Instructions to follow →
Read the records below. Copy each line where the string "coefficient" occurs.

Data under study →

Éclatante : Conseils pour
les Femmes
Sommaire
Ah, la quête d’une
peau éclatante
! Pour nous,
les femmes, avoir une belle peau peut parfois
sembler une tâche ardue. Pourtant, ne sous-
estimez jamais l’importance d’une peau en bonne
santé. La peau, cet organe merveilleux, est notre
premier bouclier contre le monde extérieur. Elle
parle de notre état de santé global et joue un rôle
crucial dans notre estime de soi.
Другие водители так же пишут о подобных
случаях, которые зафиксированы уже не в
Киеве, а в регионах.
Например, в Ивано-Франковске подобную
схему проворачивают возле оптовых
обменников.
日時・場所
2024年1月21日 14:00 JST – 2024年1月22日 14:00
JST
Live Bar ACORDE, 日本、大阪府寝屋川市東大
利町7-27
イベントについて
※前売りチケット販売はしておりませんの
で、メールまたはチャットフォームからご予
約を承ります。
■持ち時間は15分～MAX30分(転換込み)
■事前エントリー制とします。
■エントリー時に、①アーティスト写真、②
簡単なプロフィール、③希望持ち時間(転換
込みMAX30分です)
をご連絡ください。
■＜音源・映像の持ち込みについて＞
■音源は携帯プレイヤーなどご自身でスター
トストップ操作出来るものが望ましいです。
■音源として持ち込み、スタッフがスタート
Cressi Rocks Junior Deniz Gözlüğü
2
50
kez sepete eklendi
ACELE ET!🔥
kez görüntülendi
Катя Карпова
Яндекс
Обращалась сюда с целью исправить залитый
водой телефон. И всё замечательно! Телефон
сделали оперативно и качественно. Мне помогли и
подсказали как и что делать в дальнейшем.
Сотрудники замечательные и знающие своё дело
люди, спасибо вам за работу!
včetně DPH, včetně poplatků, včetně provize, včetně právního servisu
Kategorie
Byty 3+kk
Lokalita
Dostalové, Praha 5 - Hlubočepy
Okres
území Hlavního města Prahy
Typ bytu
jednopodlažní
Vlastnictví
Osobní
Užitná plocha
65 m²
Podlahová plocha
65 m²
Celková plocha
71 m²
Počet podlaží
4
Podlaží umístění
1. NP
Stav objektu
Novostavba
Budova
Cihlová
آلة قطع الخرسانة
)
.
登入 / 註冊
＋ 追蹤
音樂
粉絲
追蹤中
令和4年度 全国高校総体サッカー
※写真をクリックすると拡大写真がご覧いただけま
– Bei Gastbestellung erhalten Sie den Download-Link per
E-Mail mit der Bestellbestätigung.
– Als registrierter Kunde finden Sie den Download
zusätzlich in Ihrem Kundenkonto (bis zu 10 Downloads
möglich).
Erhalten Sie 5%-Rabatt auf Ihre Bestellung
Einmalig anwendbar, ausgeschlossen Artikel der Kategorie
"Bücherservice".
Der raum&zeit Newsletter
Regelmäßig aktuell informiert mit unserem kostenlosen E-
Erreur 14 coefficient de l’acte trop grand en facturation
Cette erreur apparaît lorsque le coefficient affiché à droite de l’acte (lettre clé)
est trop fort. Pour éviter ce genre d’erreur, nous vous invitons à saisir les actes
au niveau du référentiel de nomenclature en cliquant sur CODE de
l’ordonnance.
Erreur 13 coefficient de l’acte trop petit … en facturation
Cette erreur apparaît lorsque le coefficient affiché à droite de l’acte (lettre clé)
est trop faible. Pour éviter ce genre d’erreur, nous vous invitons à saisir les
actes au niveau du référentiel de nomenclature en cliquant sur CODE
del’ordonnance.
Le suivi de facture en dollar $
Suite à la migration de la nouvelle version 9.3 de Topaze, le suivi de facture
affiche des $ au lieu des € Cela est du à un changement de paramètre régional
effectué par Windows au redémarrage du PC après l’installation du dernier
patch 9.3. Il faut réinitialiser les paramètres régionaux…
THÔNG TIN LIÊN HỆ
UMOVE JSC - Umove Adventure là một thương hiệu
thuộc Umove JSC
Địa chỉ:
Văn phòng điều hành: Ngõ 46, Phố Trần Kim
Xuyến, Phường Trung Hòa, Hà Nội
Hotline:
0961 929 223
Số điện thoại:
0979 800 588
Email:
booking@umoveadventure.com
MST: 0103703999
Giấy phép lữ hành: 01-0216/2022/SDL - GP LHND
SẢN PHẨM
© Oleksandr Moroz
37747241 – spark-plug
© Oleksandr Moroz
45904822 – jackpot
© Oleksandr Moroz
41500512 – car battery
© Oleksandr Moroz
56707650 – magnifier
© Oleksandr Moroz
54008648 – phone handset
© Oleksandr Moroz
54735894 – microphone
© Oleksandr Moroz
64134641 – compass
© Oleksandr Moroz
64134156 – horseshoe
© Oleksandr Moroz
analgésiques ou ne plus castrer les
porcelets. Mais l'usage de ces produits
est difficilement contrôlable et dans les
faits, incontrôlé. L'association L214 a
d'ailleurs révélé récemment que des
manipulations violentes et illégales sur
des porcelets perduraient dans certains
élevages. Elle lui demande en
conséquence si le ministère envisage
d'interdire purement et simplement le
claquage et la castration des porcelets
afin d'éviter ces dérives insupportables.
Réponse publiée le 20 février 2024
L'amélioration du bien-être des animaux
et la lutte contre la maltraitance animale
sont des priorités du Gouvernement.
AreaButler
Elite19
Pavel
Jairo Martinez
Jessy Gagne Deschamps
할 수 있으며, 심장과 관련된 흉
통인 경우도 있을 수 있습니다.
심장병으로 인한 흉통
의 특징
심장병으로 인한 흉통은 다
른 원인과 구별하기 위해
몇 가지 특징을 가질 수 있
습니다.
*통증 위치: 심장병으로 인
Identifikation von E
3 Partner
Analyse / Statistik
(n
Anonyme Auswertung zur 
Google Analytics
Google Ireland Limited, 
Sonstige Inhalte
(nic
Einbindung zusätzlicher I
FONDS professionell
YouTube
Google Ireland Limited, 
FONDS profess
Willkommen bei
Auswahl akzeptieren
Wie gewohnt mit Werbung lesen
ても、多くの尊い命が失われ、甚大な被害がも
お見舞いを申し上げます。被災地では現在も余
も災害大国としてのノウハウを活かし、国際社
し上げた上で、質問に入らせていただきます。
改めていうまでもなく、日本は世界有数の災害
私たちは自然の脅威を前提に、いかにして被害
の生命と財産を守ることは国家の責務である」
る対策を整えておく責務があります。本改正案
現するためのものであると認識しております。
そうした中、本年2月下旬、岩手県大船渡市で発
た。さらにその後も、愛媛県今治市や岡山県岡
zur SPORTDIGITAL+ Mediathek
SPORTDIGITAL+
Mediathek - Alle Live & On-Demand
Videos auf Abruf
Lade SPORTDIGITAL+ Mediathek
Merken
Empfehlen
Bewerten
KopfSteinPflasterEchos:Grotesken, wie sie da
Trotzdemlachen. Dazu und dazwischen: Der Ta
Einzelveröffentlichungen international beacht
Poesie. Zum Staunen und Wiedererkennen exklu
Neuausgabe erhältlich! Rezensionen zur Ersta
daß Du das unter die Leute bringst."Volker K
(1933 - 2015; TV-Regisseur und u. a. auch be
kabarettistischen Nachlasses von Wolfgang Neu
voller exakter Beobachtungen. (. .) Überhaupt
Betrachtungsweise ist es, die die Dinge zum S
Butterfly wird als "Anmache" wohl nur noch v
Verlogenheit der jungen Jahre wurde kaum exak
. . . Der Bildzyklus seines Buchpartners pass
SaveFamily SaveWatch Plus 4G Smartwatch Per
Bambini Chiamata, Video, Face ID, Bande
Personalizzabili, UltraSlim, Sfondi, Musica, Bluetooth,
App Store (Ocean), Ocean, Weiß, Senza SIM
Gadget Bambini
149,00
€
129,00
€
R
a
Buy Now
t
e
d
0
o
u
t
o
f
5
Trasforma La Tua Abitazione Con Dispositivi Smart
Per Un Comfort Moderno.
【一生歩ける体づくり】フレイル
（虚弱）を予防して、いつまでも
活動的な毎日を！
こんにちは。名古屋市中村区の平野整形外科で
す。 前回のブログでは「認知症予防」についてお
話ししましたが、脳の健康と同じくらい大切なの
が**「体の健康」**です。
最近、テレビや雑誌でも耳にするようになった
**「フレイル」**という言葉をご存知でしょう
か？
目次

Finished exercise →
Erreur 14 coefficient de l’acte trop grand en facturation
Cette erreur apparaît lorsque le coefficient affiché à droite de l’acte (lettre clé)
Erreur 13 coefficient de l’acte trop petit … en facturation
Cette erreur apparaît lorsque le coefficient affiché à droite de l’acte (lettre clé)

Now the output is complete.